What does it look like if a company has already woven gender equality into its policy? Well, it seems a gender expert might still be necessary because carrying ideas out and monitoring progress requires oversight. To sustain a gender movement within an organization and call it successful, Sumagaysay listed a few more essentials: people and time. Additionally, gender champions need to be on hand, and management especially needs to buy in. The gender staff role should be the sole role for that person. Finally, beyond strong collaborations, it is helpful if the company has the ability to influence national agencies.
In recalling Mercene-Buazon’s words that gender is not about numbers of men versus women, I hesitate highlighting that our trip to the Philippines involved interviewing 17 people, 9 of which were women. Furthermore, we only questioned women about gender issues. Thus, one of SALT’s lessons from the trip is that we may have gained more gender insight posing gender questions to the men. In essence, the knowledge and tips we gathered were illustrative of SALT’s raison d’être: learning from each other helps advance progress in a field.

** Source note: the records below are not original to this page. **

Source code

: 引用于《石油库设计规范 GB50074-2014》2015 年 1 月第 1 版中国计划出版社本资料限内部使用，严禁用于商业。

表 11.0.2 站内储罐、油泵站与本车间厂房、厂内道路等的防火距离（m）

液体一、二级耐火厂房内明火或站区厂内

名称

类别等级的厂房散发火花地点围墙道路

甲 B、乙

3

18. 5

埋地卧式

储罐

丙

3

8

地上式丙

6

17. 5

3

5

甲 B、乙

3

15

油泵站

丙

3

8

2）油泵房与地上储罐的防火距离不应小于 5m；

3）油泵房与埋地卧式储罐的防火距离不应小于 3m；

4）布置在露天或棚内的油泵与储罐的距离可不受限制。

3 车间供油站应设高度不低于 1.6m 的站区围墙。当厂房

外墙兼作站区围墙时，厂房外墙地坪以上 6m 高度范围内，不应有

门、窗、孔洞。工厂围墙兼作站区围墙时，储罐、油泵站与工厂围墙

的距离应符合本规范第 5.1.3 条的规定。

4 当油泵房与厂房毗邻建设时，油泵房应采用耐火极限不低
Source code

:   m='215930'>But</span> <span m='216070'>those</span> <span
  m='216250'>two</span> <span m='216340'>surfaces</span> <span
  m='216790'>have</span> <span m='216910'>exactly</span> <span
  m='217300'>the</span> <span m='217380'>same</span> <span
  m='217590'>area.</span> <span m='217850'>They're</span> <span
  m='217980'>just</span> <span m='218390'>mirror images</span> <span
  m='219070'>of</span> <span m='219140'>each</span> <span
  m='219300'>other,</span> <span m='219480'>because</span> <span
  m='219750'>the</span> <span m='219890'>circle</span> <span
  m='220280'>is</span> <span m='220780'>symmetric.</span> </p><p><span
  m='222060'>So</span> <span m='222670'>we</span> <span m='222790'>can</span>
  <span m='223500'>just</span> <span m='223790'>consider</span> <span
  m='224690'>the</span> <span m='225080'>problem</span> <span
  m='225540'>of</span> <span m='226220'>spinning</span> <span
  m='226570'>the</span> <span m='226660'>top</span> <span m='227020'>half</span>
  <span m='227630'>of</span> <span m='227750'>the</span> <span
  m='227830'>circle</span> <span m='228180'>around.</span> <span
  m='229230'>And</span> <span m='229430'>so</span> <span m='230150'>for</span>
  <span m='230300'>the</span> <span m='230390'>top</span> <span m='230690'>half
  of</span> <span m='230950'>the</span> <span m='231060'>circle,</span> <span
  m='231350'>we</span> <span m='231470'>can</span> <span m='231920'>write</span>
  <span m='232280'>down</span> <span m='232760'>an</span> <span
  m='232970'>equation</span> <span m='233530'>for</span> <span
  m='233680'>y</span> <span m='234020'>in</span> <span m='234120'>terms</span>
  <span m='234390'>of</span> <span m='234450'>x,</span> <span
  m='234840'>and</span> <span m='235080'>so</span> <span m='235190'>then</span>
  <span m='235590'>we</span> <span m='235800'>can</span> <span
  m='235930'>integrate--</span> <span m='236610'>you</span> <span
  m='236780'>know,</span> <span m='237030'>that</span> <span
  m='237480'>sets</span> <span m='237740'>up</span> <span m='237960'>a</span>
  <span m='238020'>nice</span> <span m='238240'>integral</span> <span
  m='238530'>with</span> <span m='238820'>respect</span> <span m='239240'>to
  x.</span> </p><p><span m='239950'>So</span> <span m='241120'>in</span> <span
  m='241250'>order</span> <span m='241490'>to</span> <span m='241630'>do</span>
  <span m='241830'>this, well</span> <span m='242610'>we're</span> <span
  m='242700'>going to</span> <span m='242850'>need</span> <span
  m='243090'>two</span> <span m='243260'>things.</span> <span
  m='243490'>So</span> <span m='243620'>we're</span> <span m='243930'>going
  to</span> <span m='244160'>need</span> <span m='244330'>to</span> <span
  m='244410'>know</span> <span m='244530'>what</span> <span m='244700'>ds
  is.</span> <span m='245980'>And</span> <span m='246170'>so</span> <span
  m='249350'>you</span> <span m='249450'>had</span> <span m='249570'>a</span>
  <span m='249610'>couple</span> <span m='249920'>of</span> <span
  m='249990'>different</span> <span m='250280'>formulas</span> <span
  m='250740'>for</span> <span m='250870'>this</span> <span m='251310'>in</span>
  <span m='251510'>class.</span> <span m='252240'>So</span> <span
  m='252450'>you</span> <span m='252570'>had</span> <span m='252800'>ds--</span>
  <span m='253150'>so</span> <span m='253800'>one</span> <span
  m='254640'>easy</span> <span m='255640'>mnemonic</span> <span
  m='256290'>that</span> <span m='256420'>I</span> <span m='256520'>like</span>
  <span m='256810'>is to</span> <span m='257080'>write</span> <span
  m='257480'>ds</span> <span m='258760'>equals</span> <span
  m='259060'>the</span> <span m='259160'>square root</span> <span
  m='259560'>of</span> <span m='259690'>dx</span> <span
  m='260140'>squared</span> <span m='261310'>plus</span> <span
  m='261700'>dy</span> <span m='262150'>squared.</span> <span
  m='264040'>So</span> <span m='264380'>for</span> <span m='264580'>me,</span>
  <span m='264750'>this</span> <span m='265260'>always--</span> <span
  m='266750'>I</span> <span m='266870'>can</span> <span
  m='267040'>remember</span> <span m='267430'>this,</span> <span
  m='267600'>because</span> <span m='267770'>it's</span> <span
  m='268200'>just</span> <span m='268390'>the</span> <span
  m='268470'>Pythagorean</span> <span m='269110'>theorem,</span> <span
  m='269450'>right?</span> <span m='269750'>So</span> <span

So why share what one country has done? “We are inspired by sharing experiences and practices of neighboring countries,” says Mercene-Buazon.
SALT couldn’t agree more.
Thus, in the spirit of knowledge exchange, we ask our readers to share with us and others how they integrated gender into their projects. Particularly when gender disparities in seafood may grow during the COVID-19 pandemic, swapping lessons is more important than ever.